ちなみに隣のゲイルは何が何だか分からないと言う顔をしていた。
「……なぜ分かった?」
「クラウスさんの場合は視線ですね。 人を疑いにかかる目をしていました」
「そんな事が分かるのか?」
「昔、僕の故郷でそういう目を向けられた事があって、あんまり誇れるようなことじゃないですけど、そういう目線には敏感なんです」
「故郷で?」
「はい」
(そんな目線を向けられる事に慣れてしまうような経験とは一体なんなんだろうか)
そんなクラウスの疑問を察したのか匠真は続けて口を開く。
「僕は両親がいません。 母は僕を産んだ時に、父は仕事中に突然死したんです。 父が死んだ時の葬儀で、父を慕ってたりした人からは、あいつは呪われてるんじゃないかとか、あいつのせいで両親が死んだんじゃないかとか、口には出さずともそう思っている事が目や雰囲気で伝わってきたんです。 それで、さっきのクラウスさんの目にも同じものを感じて、領主の弟って聞いてさらに確信が深まりました。 恐らく、この街に危害を加える人間かどうか疑っているんじゃないかって」
「そうか…… 過去に色々あったんだな、すまない」
「いえ、そこはもうちゃんと自分の中で折り合いは付けてますので」
「でも、少しおかしくない? だって、あなたは冒険者に成り立ての新人なのよ? そんな人が一人でこの街をどうこう出来るとは考えられないわ」
「そうですね。 ただ、ミリアンヌさん僕のこと鑑定しましたよね? もしくは、何かしらの方法で僕の職業かスキルを見ようとしませんでしたか?」
「!? ……気付いていたの?」
「はい、冒険者ギルドでなんかこう、チリっと嫌な感じがして、それがミリアンヌさんから発せられた魔力だったので、そうなのかなと」
「どうやって私の魔力だと分かったの?」
「僕に干渉してきた魔力を鑑定したんです。 出所を探るために」
「魔力を鑑定…… そんな方法、試したことなかったわ」
「その嫌な感じを向けられた後から二人の視線や雰囲気に疑いが混ざっているのに気付いたので、僕の職業やスキルが危険なものであると疑っているんじゃないかと思いました」
「なるほどね…… 納得よ」
(ここまでの話を聞くに、ショーマは相当頭がよく、慎重なのだな。 これでも貴族の一員であるから、感情や考えを顔に出さないのはそれなりに出来るつもりだったが、視線で考えを読み取られるとは)

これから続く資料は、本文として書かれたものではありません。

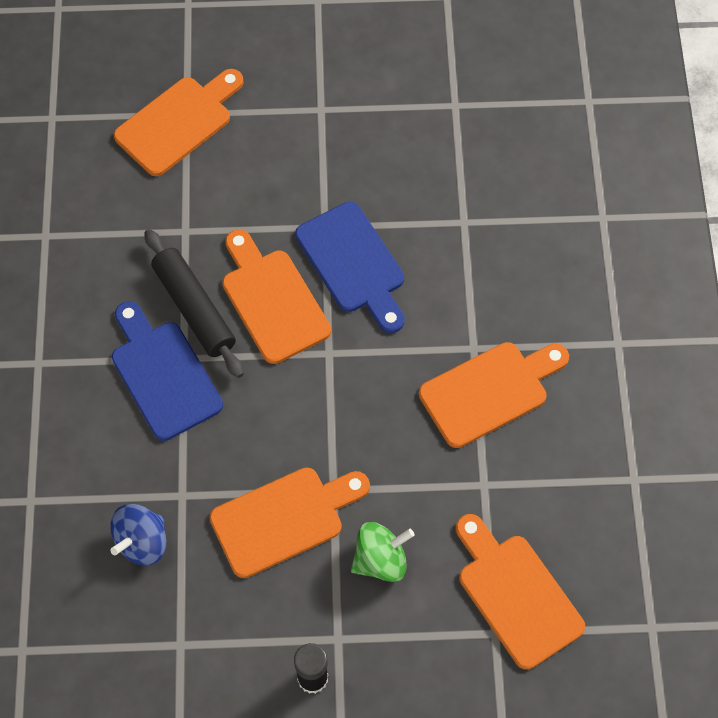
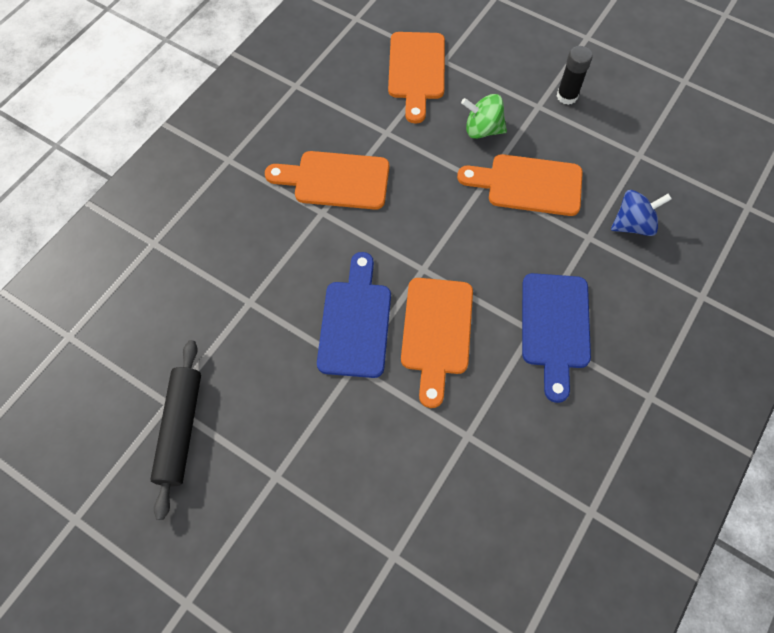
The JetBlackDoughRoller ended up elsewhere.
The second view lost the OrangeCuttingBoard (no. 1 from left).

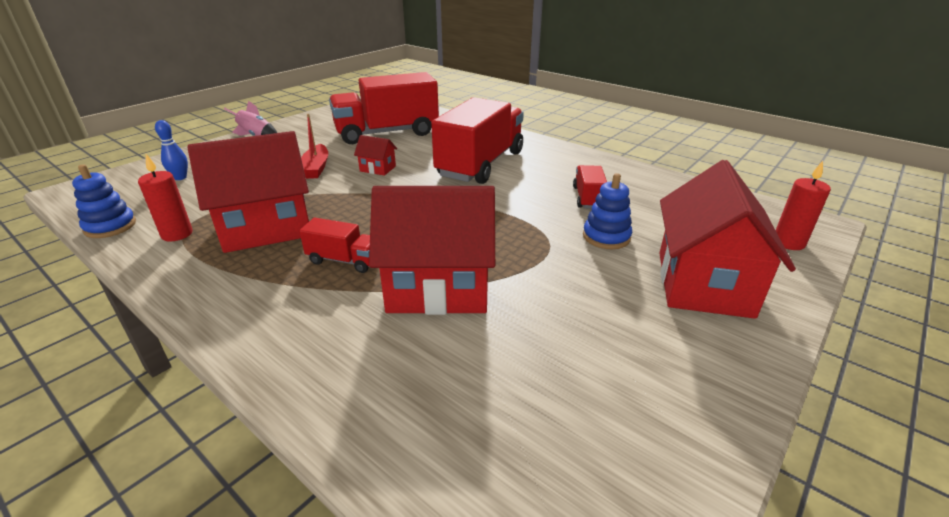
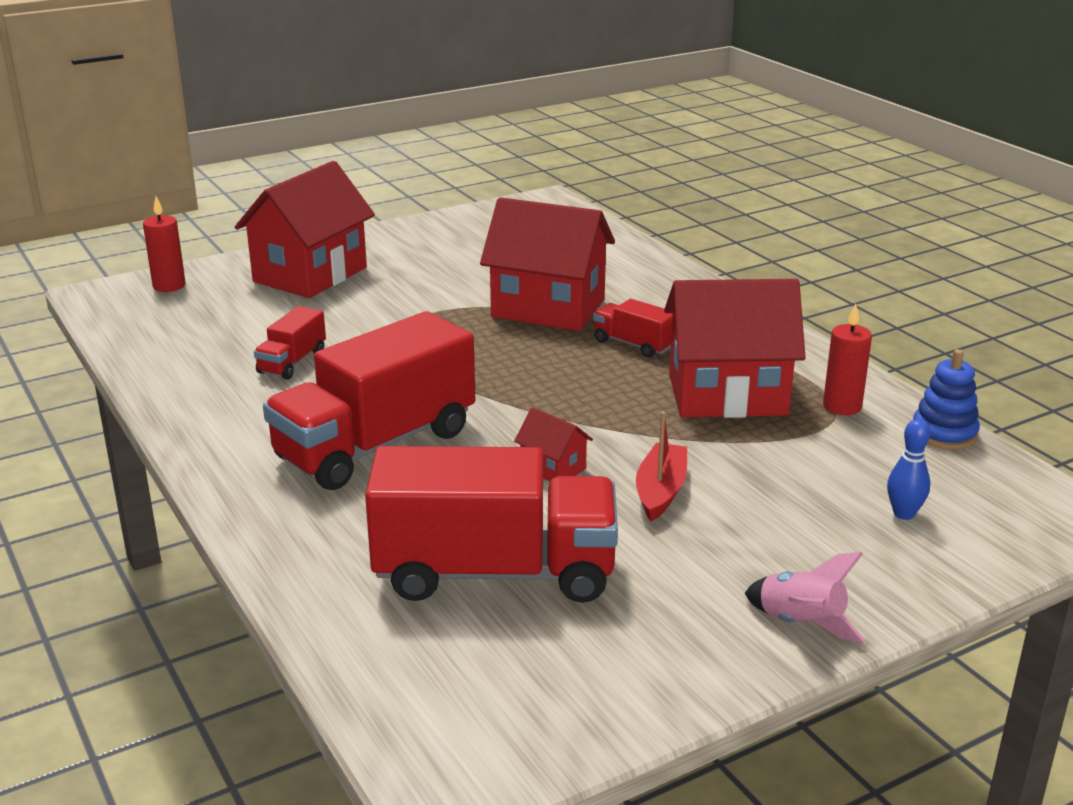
The second view lost the CobaltStackingRings (no. 2 from left).

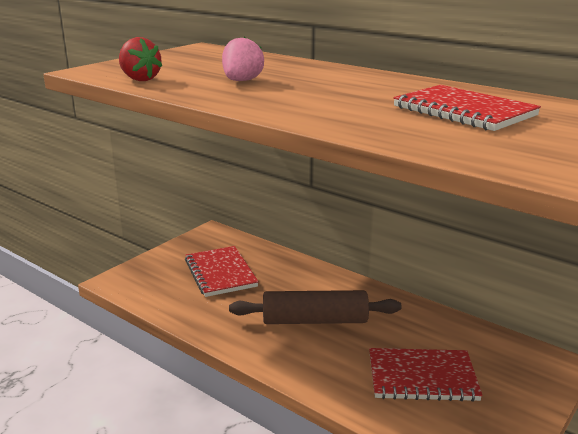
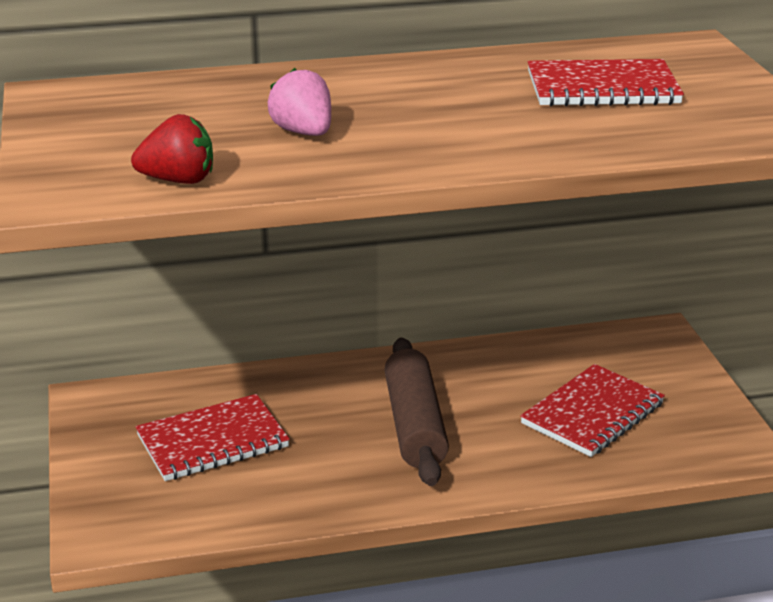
The CrimsonNotebook (no. 1 from left) ended up facing another way, 45 degrees counterclockwise from before.
The RussetDoughRoller ended up facing another way, 45 degrees counterclockwise from before.

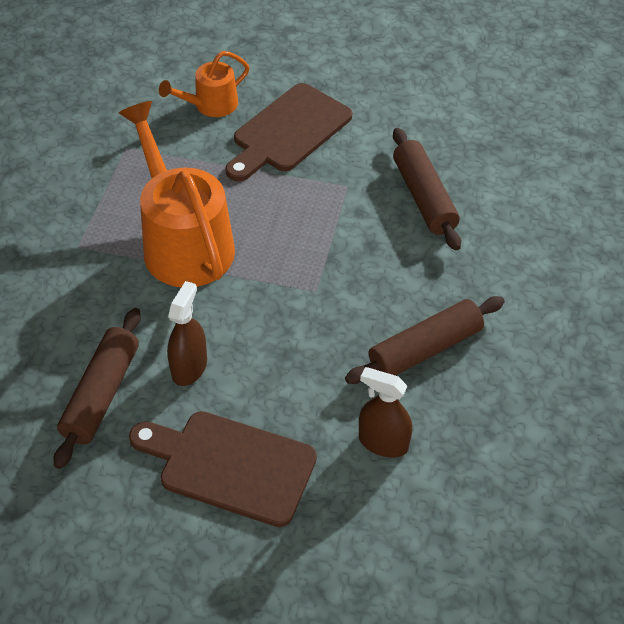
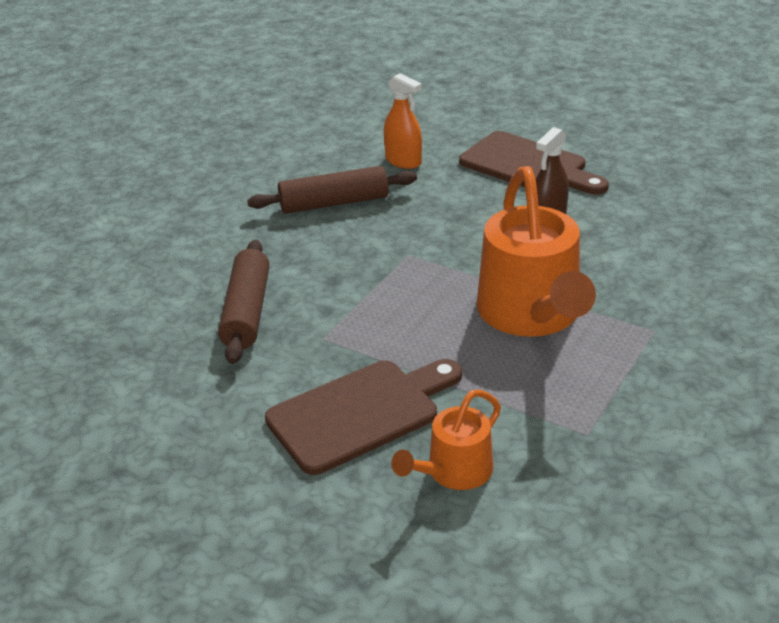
What was the RussetSprayer (no. 2 from left) turned into the OrangeSprayer.
The OrangeSprinklingCan (no. 2 from left in the first image) ended up facing another way, 150 degrees clockwise from before.
The second view lost the RussetDoughRoller (no. 1 from left).

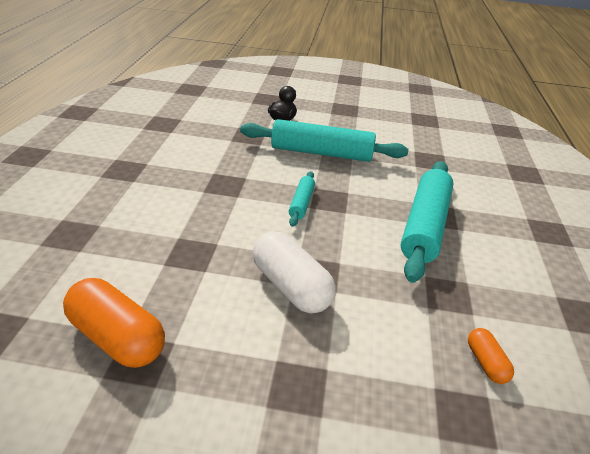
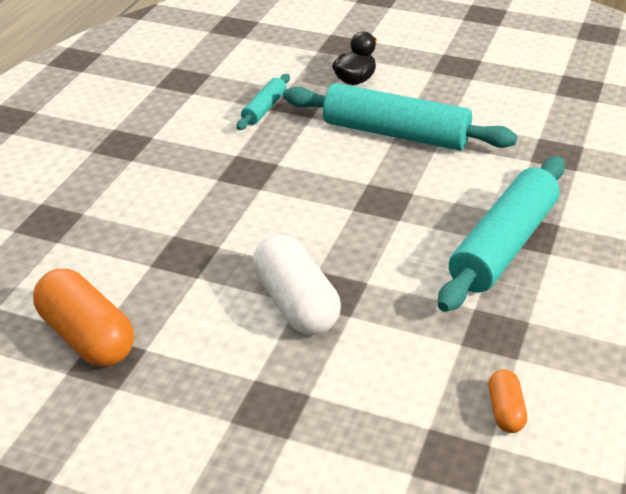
The AquaDoughRoller (no. 1 from left) ended up elsewhere.

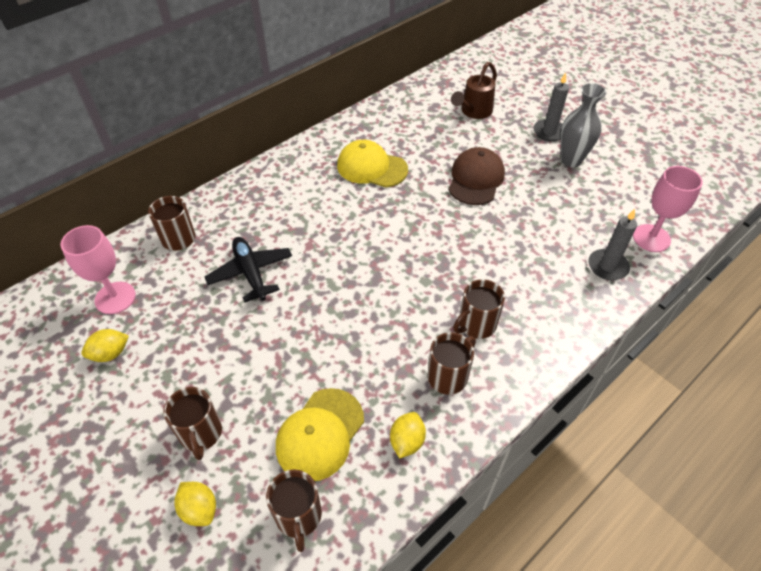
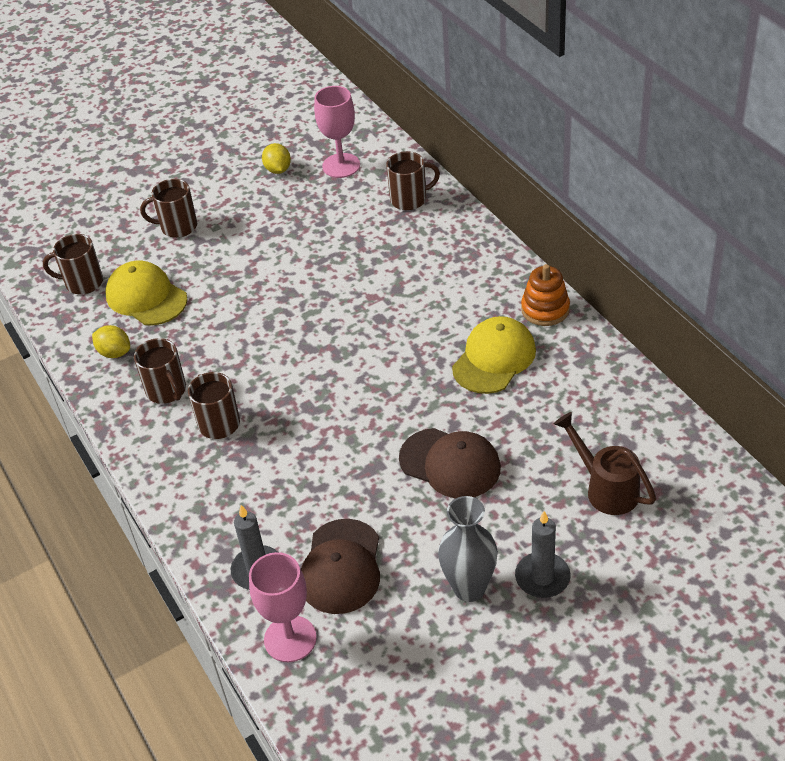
The second view gained the RussetCap (no. 1 from left).
The second view gained the OrangeStackingRings.
The second view lost the BrightYellowLemon (no. 2 from left).
The second view lost the JetBlackToyPlane.

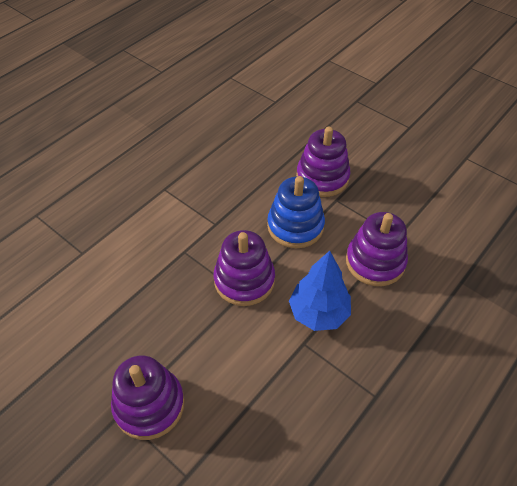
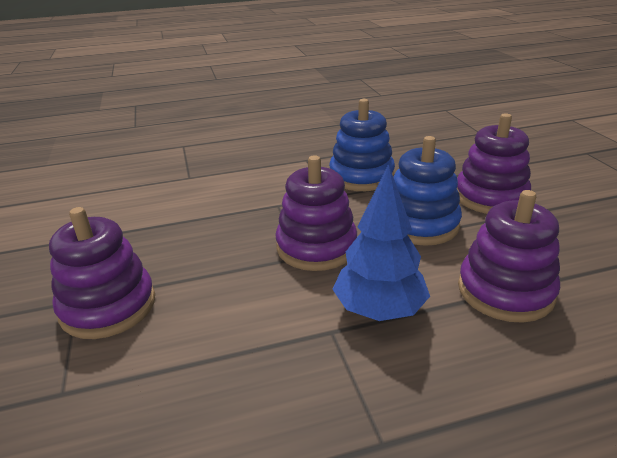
The second view gained the CobaltStackingRings (no. 1 from left).

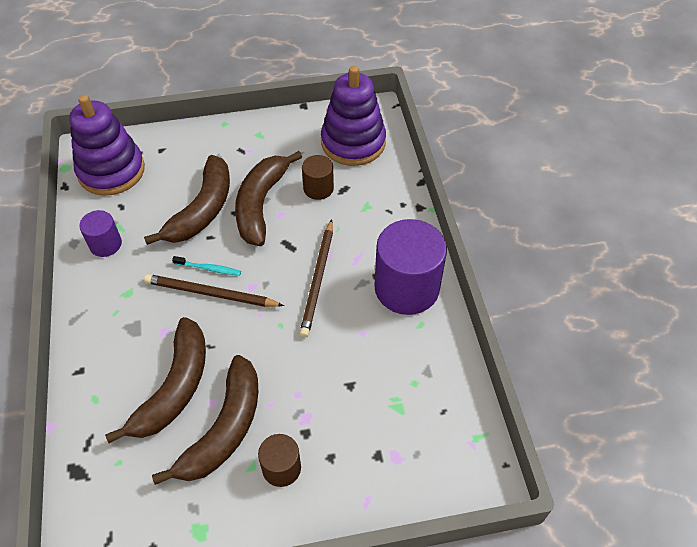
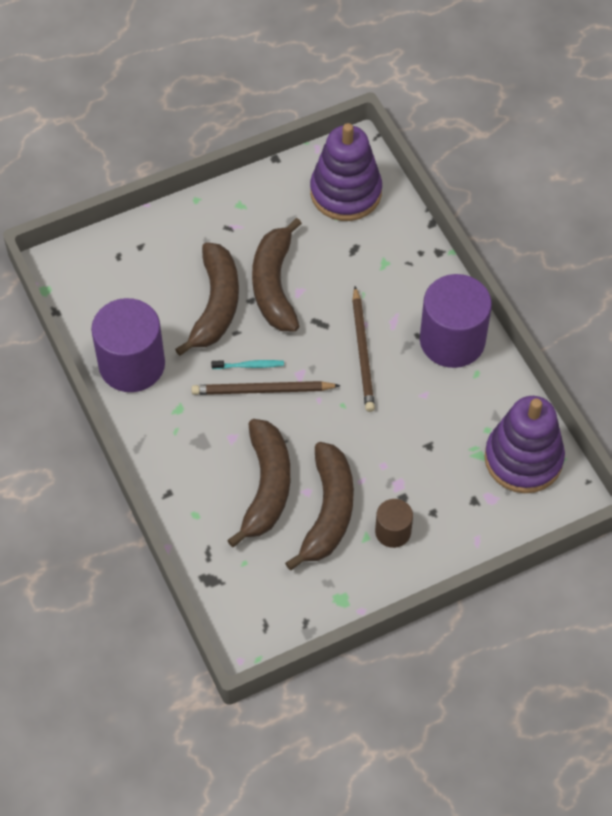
The size of the VioletCylinderShape (no. 1 from left) changed by a factor of 1.95.
The VioletStackingRings (no. 1 from left in the first image) ended up elsewhere.
The second view lost the RussetCylinderShape (no. 2 from left).

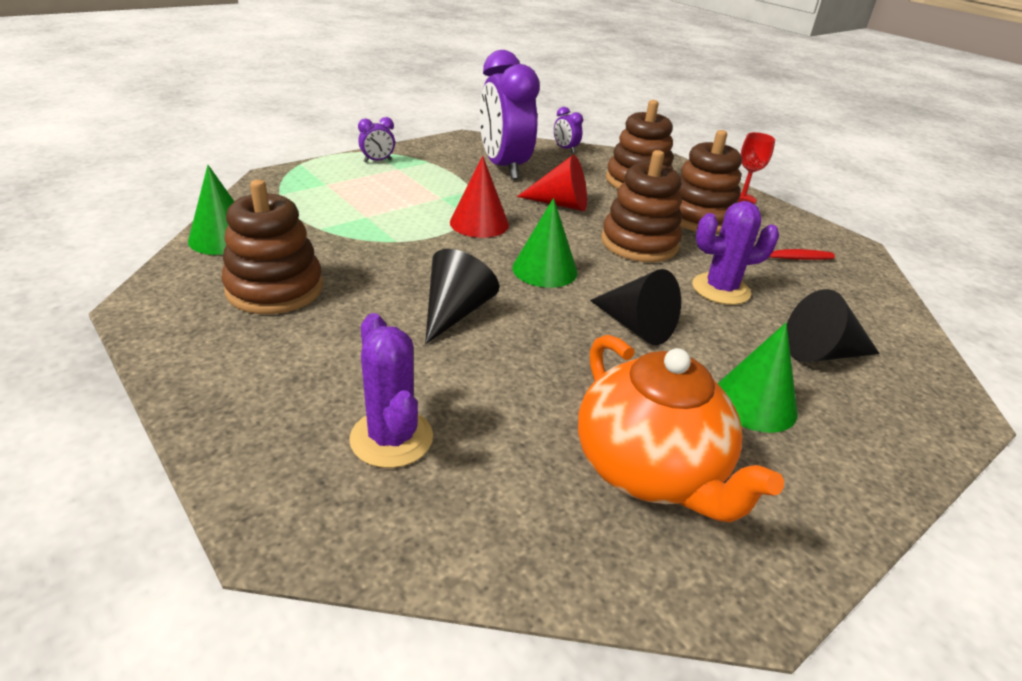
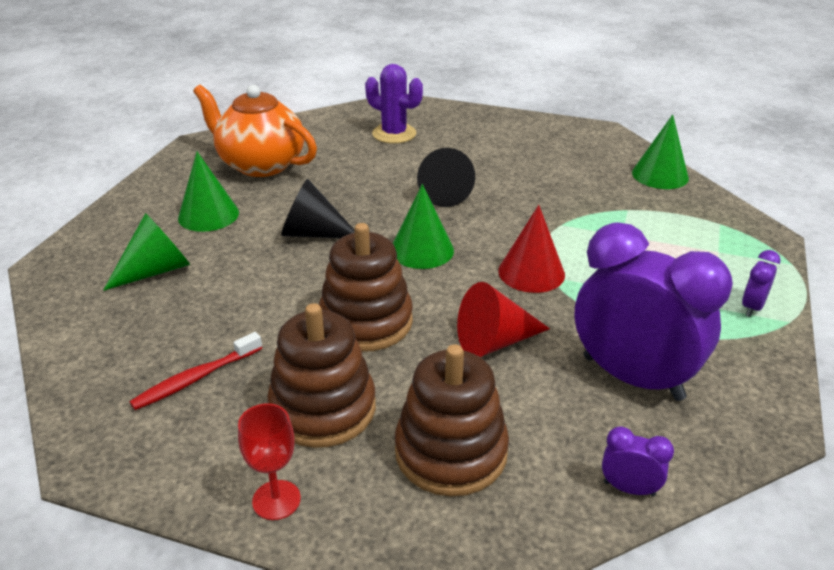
What was the JetBlackSolidCone (no. 3 from left) turned into the EmeraldSolidCone (no. 1 from left).
The second view lost the RussetStackingRings (no. 1 from left).
The second view lost the VioletCactus (no. 2 from left).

「ショーマが私達の疑いを見破っていたのは分かった。 その上で危害は加えないと?」
「はい、恐らく僕の職業は使い方によってはかなり色んなところに影響が出てしまう力だと思います。 ただ、僕はこの力を無闇に他人のために使うつもりはありません。 誰かに感謝して使うだとか、冒険者の仕事としては使いますけど、他人に危害を加える事になるような使い方はしません。 約束します」
その言葉を聞いて少しクラウスは安心した。
この世界では、個人の力が重視されることの方が多い。
例えば戦争で何万という兵を集めようが、力のある魔法使いの広範囲殲滅魔法をまともに受ければそれだけで全滅することだってざらにあるのだ。
「これから話す上で、まずはクラウスさん達の疑いを晴らしておきたくてこういう話をしました。 疑ってるまま僕の話を聞いたら問答無用で危険人物認定されてしまいそうだと思ったので」
「そうか…… 疑って悪かったな」
「私も、ごめんなさい。 了承も得ずに鑑定してしまって」
「気にしてませんよ。 疑われてもしょうがないと思っているので。 疑いも晴れたところで、色々と相談してもいいですか?」
「ああ、そうしよう」
クラウスは改めて姿勢を正し、匠真の話を正面からしっかり聞く準備をした。
この街を、この国を動かすかもしれない力を持つ、匠真の話を聞き逃さないように。
そして、出来ればこの優しい少年の力になってやりたいと思いながら。